WORK INSTRUCTIONS »
Reading the records below, find how many lines include the word "tail" and give that number alone.

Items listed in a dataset
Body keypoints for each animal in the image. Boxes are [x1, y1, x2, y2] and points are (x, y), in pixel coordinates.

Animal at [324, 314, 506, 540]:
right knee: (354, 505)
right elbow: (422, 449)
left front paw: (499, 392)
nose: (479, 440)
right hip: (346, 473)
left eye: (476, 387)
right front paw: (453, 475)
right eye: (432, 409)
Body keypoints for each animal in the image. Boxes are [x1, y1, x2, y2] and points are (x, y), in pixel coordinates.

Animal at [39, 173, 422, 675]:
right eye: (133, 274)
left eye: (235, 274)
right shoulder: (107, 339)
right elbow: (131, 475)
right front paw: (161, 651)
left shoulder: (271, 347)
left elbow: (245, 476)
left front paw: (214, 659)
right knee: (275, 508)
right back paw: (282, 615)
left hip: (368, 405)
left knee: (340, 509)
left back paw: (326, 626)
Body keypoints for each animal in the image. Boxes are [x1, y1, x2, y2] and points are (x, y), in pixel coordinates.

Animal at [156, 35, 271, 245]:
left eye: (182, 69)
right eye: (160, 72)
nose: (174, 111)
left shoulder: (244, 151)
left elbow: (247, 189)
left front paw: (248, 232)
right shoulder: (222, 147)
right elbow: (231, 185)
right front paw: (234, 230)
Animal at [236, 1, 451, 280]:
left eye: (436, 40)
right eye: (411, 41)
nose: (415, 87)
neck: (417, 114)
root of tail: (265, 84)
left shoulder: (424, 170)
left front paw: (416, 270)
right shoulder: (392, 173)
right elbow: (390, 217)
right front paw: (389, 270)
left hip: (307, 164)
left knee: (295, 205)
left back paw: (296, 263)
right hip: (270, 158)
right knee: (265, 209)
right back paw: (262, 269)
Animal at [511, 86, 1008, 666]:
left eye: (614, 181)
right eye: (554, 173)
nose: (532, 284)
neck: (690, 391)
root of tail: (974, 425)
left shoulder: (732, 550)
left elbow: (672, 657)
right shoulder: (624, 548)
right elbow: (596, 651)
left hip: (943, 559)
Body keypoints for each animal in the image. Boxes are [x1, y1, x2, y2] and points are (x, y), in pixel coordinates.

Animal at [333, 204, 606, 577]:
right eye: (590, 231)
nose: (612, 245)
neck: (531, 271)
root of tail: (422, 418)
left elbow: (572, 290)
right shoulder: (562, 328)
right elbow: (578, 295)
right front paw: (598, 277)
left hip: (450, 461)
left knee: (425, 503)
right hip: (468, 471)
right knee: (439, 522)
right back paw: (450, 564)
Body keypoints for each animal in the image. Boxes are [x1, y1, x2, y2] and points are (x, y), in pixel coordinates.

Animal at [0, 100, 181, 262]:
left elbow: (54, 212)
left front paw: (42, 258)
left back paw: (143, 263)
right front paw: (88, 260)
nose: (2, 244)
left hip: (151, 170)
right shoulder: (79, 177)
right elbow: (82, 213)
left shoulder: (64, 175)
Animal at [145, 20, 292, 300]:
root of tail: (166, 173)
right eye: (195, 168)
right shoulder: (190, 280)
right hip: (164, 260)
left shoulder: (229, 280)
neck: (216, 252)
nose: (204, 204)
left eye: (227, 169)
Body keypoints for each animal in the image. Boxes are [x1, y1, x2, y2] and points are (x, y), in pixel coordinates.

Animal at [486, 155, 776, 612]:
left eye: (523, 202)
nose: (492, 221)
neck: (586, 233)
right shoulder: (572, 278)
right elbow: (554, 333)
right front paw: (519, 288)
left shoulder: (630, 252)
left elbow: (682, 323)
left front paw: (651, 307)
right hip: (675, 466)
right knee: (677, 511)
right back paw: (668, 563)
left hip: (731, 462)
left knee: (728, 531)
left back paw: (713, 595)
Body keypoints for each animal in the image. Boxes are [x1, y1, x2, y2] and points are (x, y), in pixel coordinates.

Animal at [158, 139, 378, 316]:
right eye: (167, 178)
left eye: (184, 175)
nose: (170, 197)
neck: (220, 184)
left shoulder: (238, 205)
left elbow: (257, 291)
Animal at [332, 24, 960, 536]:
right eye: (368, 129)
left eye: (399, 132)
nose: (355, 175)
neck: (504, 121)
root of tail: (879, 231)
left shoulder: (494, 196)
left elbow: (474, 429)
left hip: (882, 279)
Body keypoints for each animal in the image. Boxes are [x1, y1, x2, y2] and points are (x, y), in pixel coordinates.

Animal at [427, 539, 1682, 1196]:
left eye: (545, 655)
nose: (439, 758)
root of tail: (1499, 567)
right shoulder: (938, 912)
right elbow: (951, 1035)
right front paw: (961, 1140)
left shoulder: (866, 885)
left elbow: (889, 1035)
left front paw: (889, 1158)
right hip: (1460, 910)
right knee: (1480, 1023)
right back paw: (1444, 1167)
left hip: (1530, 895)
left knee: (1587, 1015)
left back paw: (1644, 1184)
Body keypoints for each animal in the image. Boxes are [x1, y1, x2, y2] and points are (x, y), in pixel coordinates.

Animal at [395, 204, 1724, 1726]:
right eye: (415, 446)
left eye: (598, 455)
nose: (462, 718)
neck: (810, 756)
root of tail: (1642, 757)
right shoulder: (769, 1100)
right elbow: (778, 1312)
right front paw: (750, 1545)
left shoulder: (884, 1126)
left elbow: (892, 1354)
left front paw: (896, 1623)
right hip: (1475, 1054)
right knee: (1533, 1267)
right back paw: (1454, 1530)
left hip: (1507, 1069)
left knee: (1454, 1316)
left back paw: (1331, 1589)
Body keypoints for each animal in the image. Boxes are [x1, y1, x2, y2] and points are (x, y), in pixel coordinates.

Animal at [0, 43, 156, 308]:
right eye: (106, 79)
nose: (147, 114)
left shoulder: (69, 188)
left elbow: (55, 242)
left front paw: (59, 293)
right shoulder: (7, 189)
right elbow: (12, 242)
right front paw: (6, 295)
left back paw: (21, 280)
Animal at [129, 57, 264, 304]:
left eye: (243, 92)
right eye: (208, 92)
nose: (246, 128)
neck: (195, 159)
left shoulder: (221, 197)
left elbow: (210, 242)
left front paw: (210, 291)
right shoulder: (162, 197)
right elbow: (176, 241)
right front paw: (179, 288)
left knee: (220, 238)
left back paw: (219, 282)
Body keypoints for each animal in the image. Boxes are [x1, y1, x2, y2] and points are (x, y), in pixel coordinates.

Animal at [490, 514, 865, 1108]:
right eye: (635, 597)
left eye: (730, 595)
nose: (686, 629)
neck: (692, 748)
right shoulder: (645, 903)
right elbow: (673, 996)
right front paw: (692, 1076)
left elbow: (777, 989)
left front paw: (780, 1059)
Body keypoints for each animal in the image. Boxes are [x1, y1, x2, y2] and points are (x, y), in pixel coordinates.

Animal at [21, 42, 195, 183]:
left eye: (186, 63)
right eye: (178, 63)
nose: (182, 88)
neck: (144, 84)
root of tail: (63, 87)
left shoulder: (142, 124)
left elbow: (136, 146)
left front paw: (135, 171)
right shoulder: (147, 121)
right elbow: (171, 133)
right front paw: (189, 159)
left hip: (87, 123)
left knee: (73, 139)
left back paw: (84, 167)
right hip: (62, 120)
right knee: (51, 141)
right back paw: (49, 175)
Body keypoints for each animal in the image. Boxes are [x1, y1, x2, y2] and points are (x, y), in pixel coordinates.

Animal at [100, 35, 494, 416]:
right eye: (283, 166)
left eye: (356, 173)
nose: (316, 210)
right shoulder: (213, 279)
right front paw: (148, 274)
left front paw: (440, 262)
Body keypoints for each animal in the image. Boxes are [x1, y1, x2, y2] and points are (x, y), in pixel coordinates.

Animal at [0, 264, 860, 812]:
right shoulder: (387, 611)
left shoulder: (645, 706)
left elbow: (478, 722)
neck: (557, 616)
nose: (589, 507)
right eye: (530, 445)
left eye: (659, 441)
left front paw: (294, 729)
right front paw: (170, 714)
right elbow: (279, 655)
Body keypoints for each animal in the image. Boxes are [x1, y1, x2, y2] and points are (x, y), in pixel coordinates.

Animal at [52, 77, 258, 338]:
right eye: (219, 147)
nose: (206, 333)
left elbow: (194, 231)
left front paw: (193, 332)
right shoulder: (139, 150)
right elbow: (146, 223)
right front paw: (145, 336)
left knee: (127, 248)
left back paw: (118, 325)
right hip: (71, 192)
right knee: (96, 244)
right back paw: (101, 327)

OUTPUT OF THE EXERCISE »
8